Reproduce each of the lines below word for word, changing nothing.
BEGIN Records for this task
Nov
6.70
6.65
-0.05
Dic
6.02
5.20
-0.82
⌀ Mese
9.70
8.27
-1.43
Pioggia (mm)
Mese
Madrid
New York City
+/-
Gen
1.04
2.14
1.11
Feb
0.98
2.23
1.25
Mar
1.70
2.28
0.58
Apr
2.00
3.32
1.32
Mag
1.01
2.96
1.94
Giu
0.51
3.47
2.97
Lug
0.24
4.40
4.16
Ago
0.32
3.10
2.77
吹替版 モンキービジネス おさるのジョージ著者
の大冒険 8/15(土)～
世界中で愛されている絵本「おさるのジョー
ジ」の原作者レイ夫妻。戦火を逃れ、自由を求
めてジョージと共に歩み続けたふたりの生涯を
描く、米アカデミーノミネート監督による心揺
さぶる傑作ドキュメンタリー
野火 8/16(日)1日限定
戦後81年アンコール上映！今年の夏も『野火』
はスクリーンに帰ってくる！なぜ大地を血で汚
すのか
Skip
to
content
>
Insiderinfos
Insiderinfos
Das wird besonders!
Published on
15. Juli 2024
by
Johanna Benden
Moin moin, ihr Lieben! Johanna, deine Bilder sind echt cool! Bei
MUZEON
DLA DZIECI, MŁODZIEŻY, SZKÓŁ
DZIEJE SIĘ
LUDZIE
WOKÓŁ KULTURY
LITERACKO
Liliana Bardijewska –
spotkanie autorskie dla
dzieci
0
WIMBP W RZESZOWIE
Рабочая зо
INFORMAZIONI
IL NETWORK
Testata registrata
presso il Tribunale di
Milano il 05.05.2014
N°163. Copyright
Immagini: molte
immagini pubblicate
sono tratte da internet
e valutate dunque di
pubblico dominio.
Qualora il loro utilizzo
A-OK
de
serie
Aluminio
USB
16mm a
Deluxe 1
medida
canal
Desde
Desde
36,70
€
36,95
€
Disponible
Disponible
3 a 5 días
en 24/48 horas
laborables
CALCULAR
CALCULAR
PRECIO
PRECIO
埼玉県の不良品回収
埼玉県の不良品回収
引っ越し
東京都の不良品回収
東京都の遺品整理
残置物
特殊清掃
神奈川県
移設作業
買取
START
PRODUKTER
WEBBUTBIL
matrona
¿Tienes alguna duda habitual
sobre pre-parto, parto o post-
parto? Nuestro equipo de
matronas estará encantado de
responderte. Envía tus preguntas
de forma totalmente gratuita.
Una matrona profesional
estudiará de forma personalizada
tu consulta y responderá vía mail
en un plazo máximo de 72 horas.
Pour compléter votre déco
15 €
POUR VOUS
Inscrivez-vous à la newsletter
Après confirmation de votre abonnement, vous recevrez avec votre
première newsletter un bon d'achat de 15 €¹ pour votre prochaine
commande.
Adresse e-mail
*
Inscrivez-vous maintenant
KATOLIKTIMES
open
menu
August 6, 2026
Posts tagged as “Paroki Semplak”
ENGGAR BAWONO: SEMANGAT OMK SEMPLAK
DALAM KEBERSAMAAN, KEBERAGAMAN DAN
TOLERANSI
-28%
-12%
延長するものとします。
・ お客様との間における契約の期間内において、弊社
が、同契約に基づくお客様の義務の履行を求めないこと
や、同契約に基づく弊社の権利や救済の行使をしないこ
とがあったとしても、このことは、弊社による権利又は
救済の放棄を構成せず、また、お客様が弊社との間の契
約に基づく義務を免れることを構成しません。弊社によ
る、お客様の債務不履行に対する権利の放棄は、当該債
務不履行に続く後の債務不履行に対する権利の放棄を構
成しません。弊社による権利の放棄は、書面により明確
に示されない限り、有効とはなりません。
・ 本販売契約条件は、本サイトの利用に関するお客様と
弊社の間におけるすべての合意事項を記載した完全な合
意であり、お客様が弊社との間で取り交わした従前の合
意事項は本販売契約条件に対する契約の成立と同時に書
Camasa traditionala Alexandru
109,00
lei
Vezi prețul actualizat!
END Records for this task
> **Answer section**:
Nov
6.70
6.65
-0.05
Dic
6.02
5.20
-0.82
⌀ Mese
9.70
8.27
-1.43
Pioggia (mm)
Mese
Madrid
New York City
+/-
Gen
1.04
2.14
1.11
Feb
0.98
2.23
1.25
Mar
1.70
2.28
0.58
Apr
2.00
3.32
1.32
Mag
1.01
2.96
1.94
Giu
0.51
3.47
2.97
Lug
0.24
4.40
4.16
Ago
0.32
3.10
2.77
吹替版 モンキービジネス おさるのジョージ著者
の大冒険 8/15(土)～
世界中で愛されている絵本「おさるのジョー
ジ」の原作者レイ夫妻。戦火を逃れ、自由を求
めてジョージと共に歩み続けたふたりの生涯を
描く、米アカデミーノミネート監督による心揺
さぶる傑作ドキュメンタリー
野火 8/16(日)1日限定
戦後81年アンコール上映！今年の夏も『野火』
はスクリーンに帰ってくる！なぜ大地を血で汚
すのか
Skip
to
content
>
Insiderinfos
Insiderinfos
Das wird besonders!
Published on
15. Juli 2024
by
Johanna Benden
Moin moin, ihr Lieben! Johanna, deine Bilder sind echt cool! Bei
MUZEON
DLA DZIECI, MŁODZIEŻY, SZKÓŁ
DZIEJE SIĘ
LUDZIE
WOKÓŁ KULTURY
LITERACKO
Liliana Bardijewska –
spotkanie autorskie dla
dzieci
0
WIMBP W RZESZOWIE
Рабочая зо
INFORMAZIONI
IL NETWORK
Testata registrata
presso il Tribunale di
Milano il 05.05.2014
N°163. Copyright
Immagini: molte
immagini pubblicate
sono tratte da internet
e valutate dunque di
pubblico dominio.
Qualora il loro utilizzo
A-OK
de
serie
Aluminio
USB
16mm a
Deluxe 1
medida
canal
Desde
Desde
36,70
€
36,95
€
Disponible
Disponible
3 a 5 días
en 24/48 horas
laborables
CALCULAR
CALCULAR
PRECIO
PRECIO
埼玉県の不良品回収
埼玉県の不良品回収
引っ越し
東京都の不良品回収
東京都の遺品整理
残置物
特殊清掃
神奈川県
移設作業
買取
START
PRODUKTER
WEBBUTBIL
matrona
¿Tienes alguna duda habitual
sobre pre-parto, parto o post-
parto? Nuestro equipo de
matronas estará encantado de
responderte. Envía tus preguntas
de forma totalmente gratuita.
Una matrona profesional
estudiará de forma personalizada
tu consulta y responderá vía mail
en un plazo máximo de 72 horas.
Pour compléter votre déco
15 €
POUR VOUS
Inscrivez-vous à la newsletter
Après confirmation de votre abonnement, vous recevrez avec votre
première newsletter un bon d'achat de 15 €¹ pour votre prochaine
commande.
Adresse e-mail
*
Inscrivez-vous maintenant
KATOLIKTIMES
open
menu
August 6, 2026
Posts tagged as “Paroki Semplak”
ENGGAR BAWONO: SEMANGAT OMK SEMPLAK
DALAM KEBERSAMAAN, KEBERAGAMAN DAN
TOLERANSI
-28%
-12%
延長するものとします。
・ お客様との間における契約の期間内において、弊社
が、同契約に基づくお客様の義務の履行を求めないこと
や、同契約に基づく弊社の権利や救済の行使をしないこ
とがあったとしても、このことは、弊社による権利又は
救済の放棄を構成せず、また、お客様が弊社との間の契
約に基づく義務を免れることを構成しません。弊社によ
る、お客様の債務不履行に対する権利の放棄は、当該債
務不履行に続く後の債務不履行に対する権利の放棄を構
成しません。弊社による権利の放棄は、書面により明確
に示されない限り、有効とはなりません。
・ 本販売契約条件は、本サイトの利用に関するお客様と
弊社の間におけるすべての合意事項を記載した完全な合
意であり、お客様が弊社との間で取り交わした従前の合
意事項は本販売契約条件に対する契約の成立と同時に書
Camasa traditionala Alexandru
109,00
lei
Vezi prețul actualizat!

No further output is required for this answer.